### Data extracts
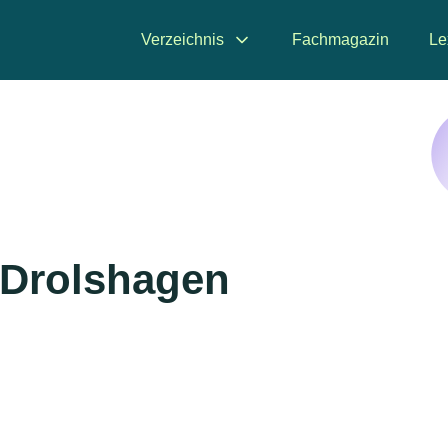
Verzeichnis
Fachmagazin
Le
n Drolshagen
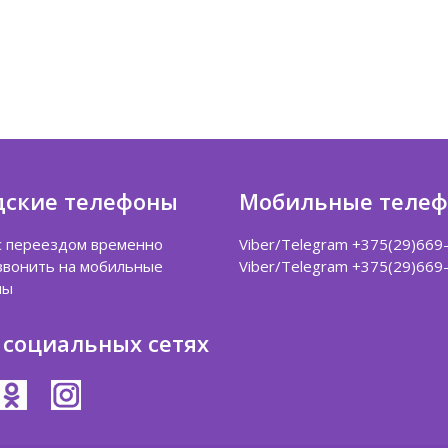
дские телефоны
Мобильные теле
 с переездом временно
Viber/Telegram +375(29)669
звонить на мобильные
Viber/Telegram +375(29)669
ны
 социальных сетях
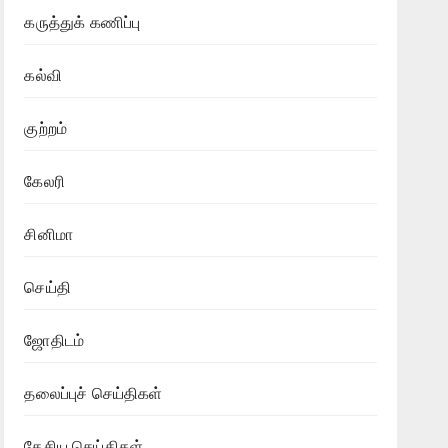
கருத்துக் கணிப்பு
கல்வி
குற்றம்
கேலரி
சினிமா
செய்தி
ஜோதிடம்
தலைப்புச் செய்திகள்
தேசிய செய்திகள்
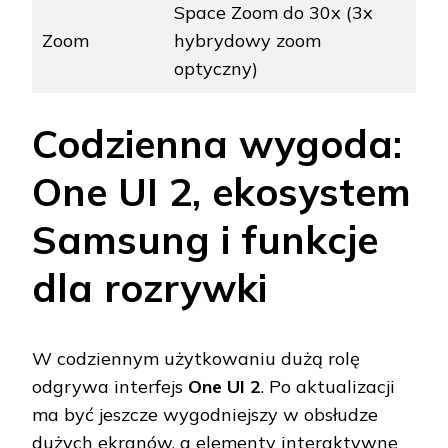
Space Zoom do 30x (3x
Zoom
hybrydowy zoom
optyczny)
Codzienna wygoda:
One UI 2, ekosystem
Samsung i funkcje
dla rozrywki
W codziennym użytkowaniu dużą rolę
odgrywa interfejs
One UI 2
. Po aktualizacji
ma być jeszcze wygodniejszy w obsłudze
dużych ekranów, a elementy interaktywne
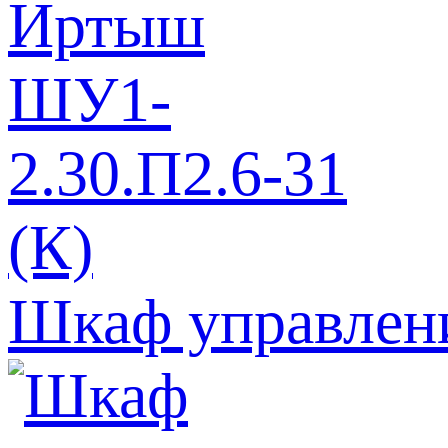
Шкаф управлен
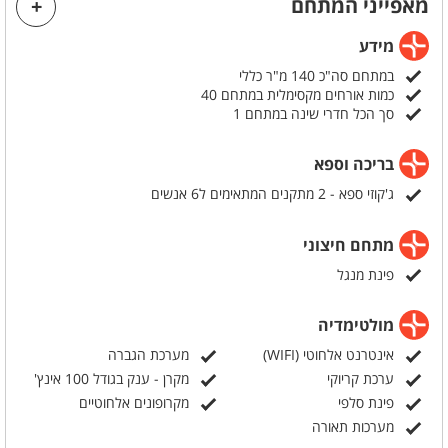
מאפייני המתחם
והעיצוב המוקפד יוצרים את המסגרת המושלמת לאירוע הבלתי נשכח
שלכם.
מידע
במתחם סה"כ 140 מ"ר כללי
כמות אורחים מקסימלית במתחם 40
סך הכל חדרי שינה במתחם 1
בריכה וספא
ג'קוזי ספא - 2 מתקנים המתאימים ל6 אנשים
מתחם חיצוני
פינת מנגל
מולטימדיה
אינטרנט אלחוטי (WIFI)
מערכת הגברה
ערכת קריוקי
מקרן - ענק בגודל 100 אינץ'
פינת סלפי
מקרופונים אלחוטיים
מערכות תאורה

### About this task
Copy the stretch of the data from the line containing "дские телефоны" through the line containing "தேசிய செய்திகள்" character for character, leaving out the pictures.

### Problem solution
дские телефоны
Мобильные теле
 с переездом временно
Viber/Telegram +375(29)669
звонить на мобильные
Viber/Telegram +375(29)669
ны
 социальных сетях
கருத்துக் கணிப்பு
கல்வி
குற்றம்
கேலரி
சினிமா
செய்தி
ஜோதிடம்
தலைப்புச் செய்திகள்
தேசிய செய்திகள்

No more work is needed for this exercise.